4.      Cloth wipes are pretty nice. I think we used cloth diapers for a few weeks before I had the realization that I could use cloth wipes. It started with the first poopy diaper and I had no idea where to put the disposable wipes while I was trying to get the diaper changed because you can’t just wrap them up in the cloth and throw it away that is not economical. I searched on etsy for cloth wipes and found quite a few people that sell cloth wipes for reasonable prices and you just make your own wipe solution. I use aloe water and a few drops of teatree oil. I also use a disposable wipe case. If you live in a cold environment or you just like wipe warmers I recommend getting one. I don’t have one but I keep the wipes on top of the dryer and since we have 4 kids and my nephew living in our house we are always doing laundry so the wipes are pretty much always warm.
5.      One size diapers rock. I have a few sized diapers. And I don’t like the way they fit. One size diapers have buttons along the front so that you can adjust the rise of the diaper most fit from 10lbs to potty training.
Sticker Shock
Buying cloth carries a bit of a sticker shock for a lot of people (mom’s and dad’s) but there is something that you must keep in mind. First it is basically a one time purchase, until you get addicted (Hi My name is Amber and I’m addicted to Cloth diapers). Here is what you need to keep in mind.
Disposable diapers cost approximately 30 cents apiece. I don’t know about you but I have a kid who pees a lot we go through at least 13 diapers a day. So if you take the average amount of diapers you use a day and multiply that by 30 cents and that amount by 30 you will know about how much you spend on disposables a month. For us that was:
.30x13= $3.90 a day
3.90x30=$117 a month.
My advice is to spend an equal or lesser amount on cloth that you would spend in one month on disposables. That way if you only use cloth one month you really aren’t out any money. Plus cloth keeps its value as long as you take care of it correctly and you should have no problems selling your stash on a swap board and even some sites will buy back your used diapers. After your first month is over and you are going to stick with cloth just make sure you spend less than what you would spend on disposables and you will save money. 
This is a video I found on how to use a prefold in econobums it works in all of the cover brands that I have tried.
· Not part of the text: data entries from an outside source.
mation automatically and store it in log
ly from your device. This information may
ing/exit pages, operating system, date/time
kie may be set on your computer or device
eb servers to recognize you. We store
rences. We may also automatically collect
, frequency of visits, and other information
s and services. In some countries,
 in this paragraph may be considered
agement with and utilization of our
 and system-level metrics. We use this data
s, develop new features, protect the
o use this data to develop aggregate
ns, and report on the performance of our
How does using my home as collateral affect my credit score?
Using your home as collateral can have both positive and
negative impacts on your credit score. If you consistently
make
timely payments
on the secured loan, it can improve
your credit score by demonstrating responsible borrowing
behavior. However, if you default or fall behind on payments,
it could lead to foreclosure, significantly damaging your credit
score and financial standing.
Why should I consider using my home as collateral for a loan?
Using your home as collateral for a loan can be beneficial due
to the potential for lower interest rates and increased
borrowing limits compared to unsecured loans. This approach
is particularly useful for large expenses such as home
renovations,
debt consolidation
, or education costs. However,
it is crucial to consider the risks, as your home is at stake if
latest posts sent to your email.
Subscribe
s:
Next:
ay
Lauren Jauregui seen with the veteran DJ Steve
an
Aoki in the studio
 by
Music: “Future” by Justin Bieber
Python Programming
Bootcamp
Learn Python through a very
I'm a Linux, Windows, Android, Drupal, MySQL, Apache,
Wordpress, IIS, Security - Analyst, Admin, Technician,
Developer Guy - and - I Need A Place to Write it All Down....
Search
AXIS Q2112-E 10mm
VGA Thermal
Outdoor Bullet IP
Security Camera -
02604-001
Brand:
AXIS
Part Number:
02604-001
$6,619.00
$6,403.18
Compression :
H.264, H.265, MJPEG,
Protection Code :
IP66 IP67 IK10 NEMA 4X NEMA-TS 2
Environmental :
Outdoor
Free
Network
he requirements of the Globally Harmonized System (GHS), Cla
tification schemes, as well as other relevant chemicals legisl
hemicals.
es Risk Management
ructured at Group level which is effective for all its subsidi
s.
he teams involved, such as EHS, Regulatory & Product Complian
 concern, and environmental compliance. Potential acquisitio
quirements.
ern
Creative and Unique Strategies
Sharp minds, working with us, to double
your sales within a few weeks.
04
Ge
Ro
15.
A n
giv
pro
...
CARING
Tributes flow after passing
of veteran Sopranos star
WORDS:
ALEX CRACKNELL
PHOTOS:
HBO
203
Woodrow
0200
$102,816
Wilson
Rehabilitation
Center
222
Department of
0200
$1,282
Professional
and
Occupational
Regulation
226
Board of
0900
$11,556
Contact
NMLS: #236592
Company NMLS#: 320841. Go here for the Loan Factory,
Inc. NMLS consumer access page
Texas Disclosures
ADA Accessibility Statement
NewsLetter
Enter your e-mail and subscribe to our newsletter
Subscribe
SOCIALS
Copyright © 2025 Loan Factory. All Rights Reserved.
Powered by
PS. I am NOT an expert in Cloth diapers, I don't have all the answers and there is always the option that I am wrong about something mentioned above. If you know differently please let me know because I am all about new knowledge. Thank you :)


  1. love it! your so helpful!

  2. THANK YOU!! I just started CDing and had so many questions and you pretty much answered them. :)

  3. I'm glad I could help! If you have any more questions just let me know and I will do my best to find the answer!